Interstitial Cystitis = Female Sexual Dysfunction - by Christopher Jayne, M.D.
Chronic pelvic pain (CPP) is a term used to describe a persistent or recurrent pain in or around the pelvis. Women are more likely to suffer from CPP than men with clinical studies reporting as many as 15% of women having CPP. Twenty percent of women with CPP report having symptoms greater than one year. CPP accounts for 10% of the referrals for the average gynecologist. Forty percent of the laparoscopies (minor surgical procedure using a camera placed through the belly button) done by gynecologists are for CPP. Twenty percent of hysterectomies are done for CPP.
As gynecologists, we have diagnoses we are likely to make for causes of CPP in our patients. Examples include vulvodynia, vestibulitis, pelvic inflammatory disease, pelvic adhesive disease, recurrent vaginal infection, recurrent urinary tract infections, and the most common of all, endometriosis. These diagnoses may be made even when the subjective complaints of the patient are not consistent with the objective medical findings. In addition, when improperly diagnosed, treatments have high failure rates. If the subjective complaints are not consistent with the objective findings and the treatments recurrently fail to eliminate the symptoms, we must consider another diagnosis for the cause of CPP. That diagnosis often is interstitial cystitis (IC).

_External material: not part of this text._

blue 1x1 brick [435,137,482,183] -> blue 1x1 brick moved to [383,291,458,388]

IC is a chameleon of sorts able to fool both patient and doctor. The bladder is the most innervated organ in the pelvis. When it is broken, it can disrupt the entire region, confusing the body. This concept is not new in medicine. A common example of the body being confused (familiar to many) is that of left arm or jaw pain during a heart attack. It is not the arm or jaw that is causing the symptoms, it is the heart. Still, the patient perceives the pain as if truly coming from these other locations.
The same is true for the various symptoms of IC. What should be pleasurable like vaginal intercourse is instead painful like vulvodynia. What should be relaxing like the time just after sex is instead complicated with a sense of a vaginal or urinary tract infection. In these examples, the exams and laboratory findings are often normal except for tenderness at the urethra, bladder, or vulva. The body fools the patient and the patient fools the doctor and the diagnosis of IC is missed.

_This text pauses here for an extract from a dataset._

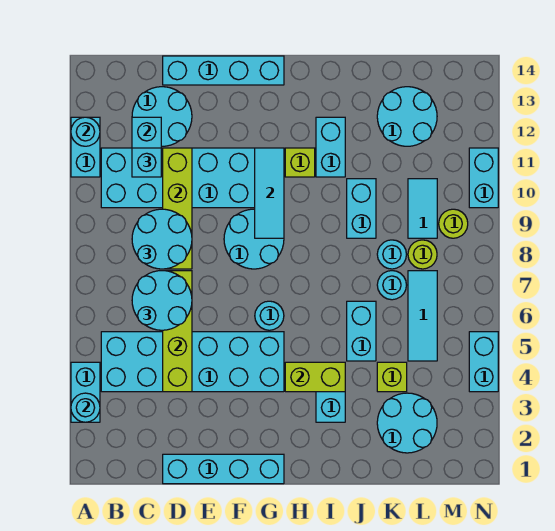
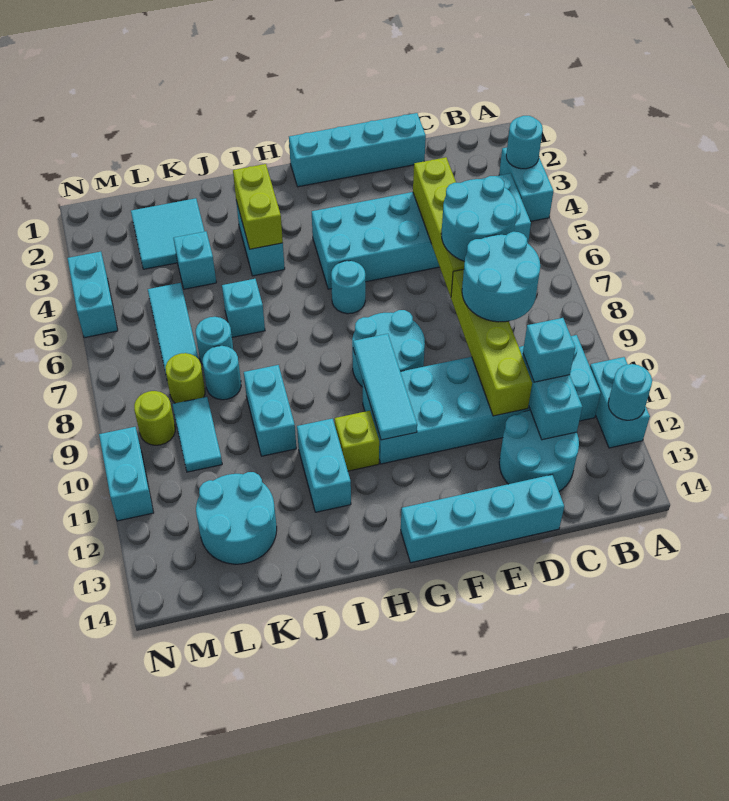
lime 1x2 brick [285,362,345,392] -> lime 1x2 brick turned to [233,164,283,249]
cyan 1x2 brick [347,301,376,361] -> cyan 1x1 brick [222,279,265,337]
cyan 2x2 round brick [377,393,437,453] -> cyan 2x2 tile [131,198,205,269]
lime 1x1 brick [377,362,407,392] -> cyan 1x1 brick [173,231,216,289]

A woman’s sexual response is a complex dynamic non-linear process whereby the inherent need to connect intimately with a partner results in her satisfaction. Each aspect of a woman’s sexual response not only affects the next aspect but can affect preceding aspects as well in a seemingly give and take or ebb and flow process. This concept is based on the work done by Dr. Rosemary Basson. If this concept defines the normal sexual response for women, then sexual dysfunction is defined as a perceived abnormality in a woman’s sexual response that causes personal distress. There are four categories for female sexual dysfunction (FSD): 1. difficulty with desire, 2. difficulty with arousal, 3. difficulty with orgasm, and 4. pain.
Interstitial cystitis can interfere with every aspect of a woman’s sexual response because of the ebb-and-flow nature previously mentioned. When it comes to pain or a recurrent sense of vaginal or urinary tract infection or anything negative as it relates to sexual activity, women tend not to want to engage in that activity. So having pain as a specific sexual dysfunction will often lead to all the other sexual dysfunctions.
Just the thought of sexual activity and the exacerbation of IC symptoms will decrease a woman’s desire for sex. With the lack of desire, engaging in sex will often be followed by concerns with poor lubrication and arousal. Finally, as the orgasmic response is a mind-body response for women the distractions of the first three dysfunctions often lead to orgasmic dysfunction as well. This is why I say IC equals female sexual dysfunction.
As gynecologist, we are the champions of women’s pelvises. We must do a better job in helping our patients with CPP. We will never make the diagnosis if we do not first think of it. If the diagnosis of IC is considered and ultimately made, successful treatment is possible for that subset of CPP patients. For IC patients with sexual dysfunction, successful treatment of IC often results in a return of normal sexual function.